Dawn of the Dead (2004)
(Originally posted here)
Remaking a film is a tricky task. No matter what you do, you will still have people who think that the original was the superior version, all evidence be damned. This goes triply if the film you are remaking is a certified classic, and exponentially if you've never made a feature film in your life. Such was the case when Zack Snyder, whose work in direction and cinematography was then limited to commercials, decided to take on the audacious task of remaking George Romero's 1978 film Dawn of the Dead, one of the all-time great zombie films. Fans decried the film, and picked apart every change that Snyder made to the source material. Nobody held out any hope for a good film.
And yet a good film was exactly what they got.
Let's get one thing out of the way now: Dawn '04 isn't as amazing as the original. Twenty years from now, when this film is up for another remake starring Jaden Smith as an action hero like his dad and Chloe Moretz as a disgruntled, middle-aged Walmart employee, people are going to remember Romero's film as the definitive version of the story, not Snyder's. This remake doesn't have the tight, memorable cast of the original, its sprawling ensemble meaning that many side characters get lost in the shuffle, nor does it have its enduring social commentary. It's a much lighter film, made for an action-packed experience that's designed to make the viewers think more about the awesome kills and special effects than about issues of consumerism and class. It's a zombie horror film by way of Michael Bay, pretty much -- he may not have been involved with it, but his summer-blockbuster aesthetic pervades every aspect of the production.
Mind you, this is not a bad thing in the right hands, and between Zack Snyder's direction showing off early traces of his signature style (which crystallized with300 and Watchmen) and James Gunn's script, this film had the right hands guiding it. Dawn '04 starts out running and rarely lets up; no sooner than five minutes into the film has the action already gotten to a rolling start, and by the end of the opening credits sequence featuring a great musical pick from Johnny Cash, we're already neck-deep into the zombie apocalypse. The direction is slick and the special effects are up there with the greats of zombie cinema; even if they lack in sheer quantity of blood and viscera spilled (this is a pre-Saw mainstream horror film, after all), they make up in looking totally convincing.
In addition, while some of the characters are underdeveloped, especially when compared to the original, the acting at least is rock-solid throughout. Sarah Polley and Ving Rhames are the highlights as the film's action heroes, and while Jake Weber's American accent is pretty shaky, his actual performance doesn't suffer for it. However, no discussion of the film's cast is complete without mentioning the fact that all of the stars of the original, save for Gaylen Ross (who still gets a nice shout-out), return for minor yet memorable roles. The best, in my opinion, is Ken Foree as a Pat Robertson-esque, fire-and-brimstone televangelist who gets to quote his most famous line from the original, but all of them are quite memorable. Not only does their presence make for a number of great "hey, it's that guy!" moments, they also lend it something of a seal of approval for Romero fans.

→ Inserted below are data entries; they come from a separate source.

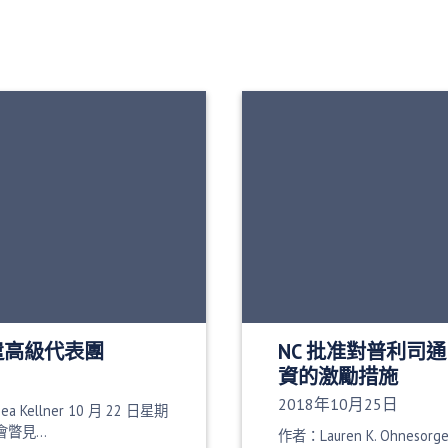
派遣高級代表團
NC 批准對普利司通 $2
資的激勵措施
發布日期：
2018年10月25日
sea Kellner 10 月 22 日星期
會瞥見…
作者：Lauren K. Ohnes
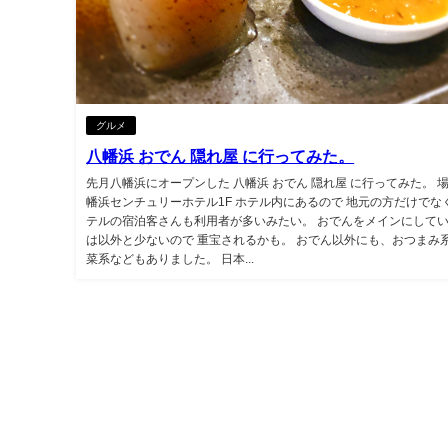
グルメ
八幡浜 おでん 隠れ屋 に行ってみた。
先月八幡浜にオープンした 八幡浜 おでん 隠れ屋 に行ってみた。 場
幡浜センチュリーホテル1F ホテル内にあるので 地元の方だけでな
テルの宿泊客さんも利用者が多いみたい。 おでんをメインにして
は以外と少ないので 重宝されるかも。 おでん以外にも、おつまみ
菜系などもありました。 日本...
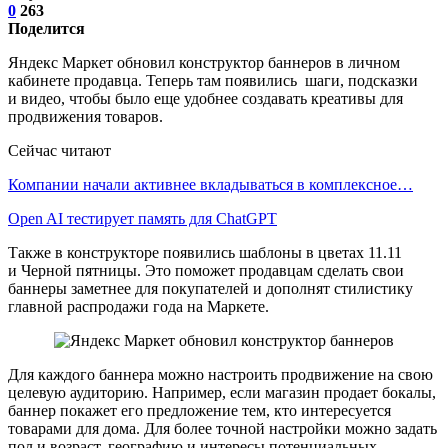
0
263
Поделится
Яндекс Маркет обновил конструктор баннеров в личном
кабинете продавца. Теперь там появились шаги, подсказки
и видео, чтобы было еще удобнее создавать креативы для
продвижения товаров.
Сейчас читают
Компании начали активнее вкладываться в комплексное…
Open AI тестирует память для ChatGPT
Также в конструкторе появились шаблоны в цветах 11.11
и Черной пятницы. Это поможет продавцам сделать свои
баннеры заметнее для покупателей и дополнят стилистику
главной распродажи года на Маркете.
Для каждого баннера можно настроить продвижение на свою
целевую аудиторию. Например, если магазин продает бокалы,
баннер покажет его предложение тем, кто интересуется
товарами для дома. Для более точной настройки можно задать
пол и возраст, географию и интересы потенциальных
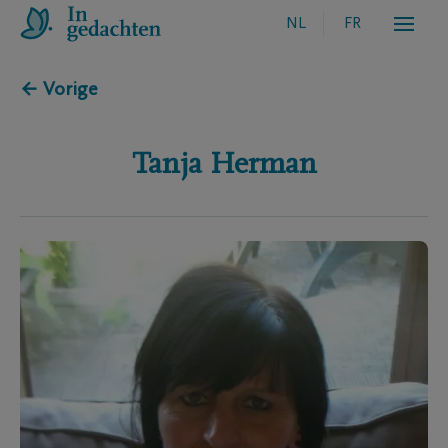
NL
FR
← Vorige
Tanja
Herman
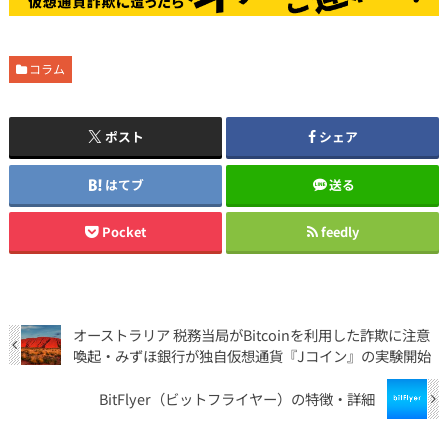
コラム
ポスト
シェア
はてブ
送る
Pocket
feedly
オーストラリア 税務当局がBitcoinを利用した詐欺に注意
喚起・みずほ銀行が独自仮想通貨『Jコイン』の実験開始
BitFlyer（ビットフライヤー）の特徴・詳細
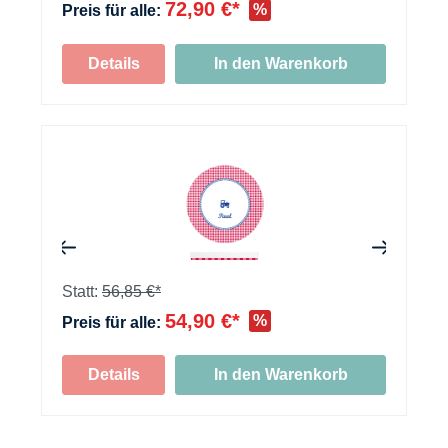
72,90 €*
%
Preis für alle:
+
Details
In den Warenkorb
+
+
Statt:
56,85 €*
54,90 €*
%
Preis für alle:
Details
In den Warenkorb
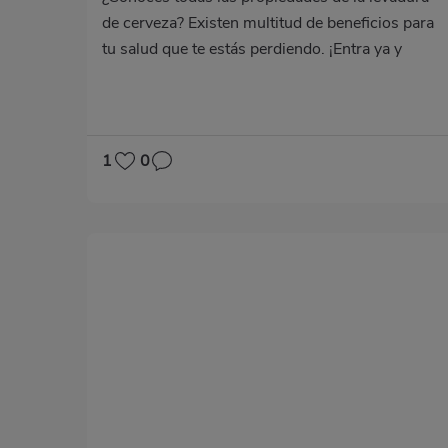
de cerveza? Existen multitud de beneficios para
tu salud que te estás perdiendo. ¡Entra ya y
descúbrelos!
1
0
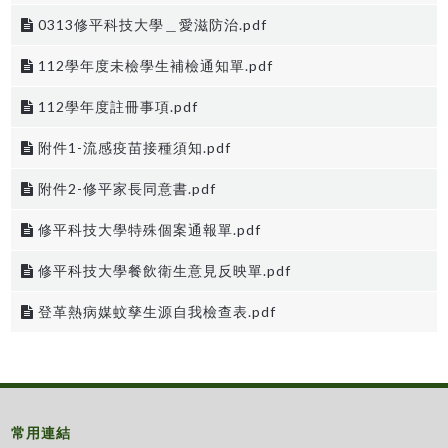
0313修平科技大學＿愛滋防治.pdf
112學年度未檢學生補檢通知單.pdf
112學年度註冊事項.pdf
附件1-流感疫苗接種須知.pdf
附件2-修平家長同意書.pdf
修平科技大學特殊個案通報單.pdf
修平科技大學餐飲衛生意見反映單.pdf
登革熱病媒蚊孳生源自我檢查表.pdf
常用連結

Lastly, the changes to the source material all help the film stand on its own two feet without coming off as a disgrace to its namesake. It's respectful without being overly reverent, like so many other remakes (Gus Van Sant's Psycho, the remake of The Omen) have a tendency to do. Zack Snyder and James Gunn realized that a film following all of the original's beats would be redundant when the original still holds up so well, so instead, they took the general story concept (people locked in a mall during a zombie apocalypse, having fun before everything goes to hell) and came up with their own characters and ideas. As mentioned above, while this results in a film that isn't as smart or as philosophical as the original, it does result in a very fun movie, filled with action-packed set pieces from the opening chase with Anna to the climatic armored convoy escape, as well as moments of levity like the "Down With the Sickness (by Richard Cheese)" scene, all leading up to an ending that is simultaneously bleak and awesome.
Score: 4 out of 5
People have been debating for nearly a decade now which version of Dawn of the Dead is the better film. For me, the Romero original's biting satire of consumerism will always top Snyder's comparatively lightweight action-horror film, but in this case, a silver medal is not a bad thing at all. It's still easily one of the better films to come out of the zombie craze of the last ten years.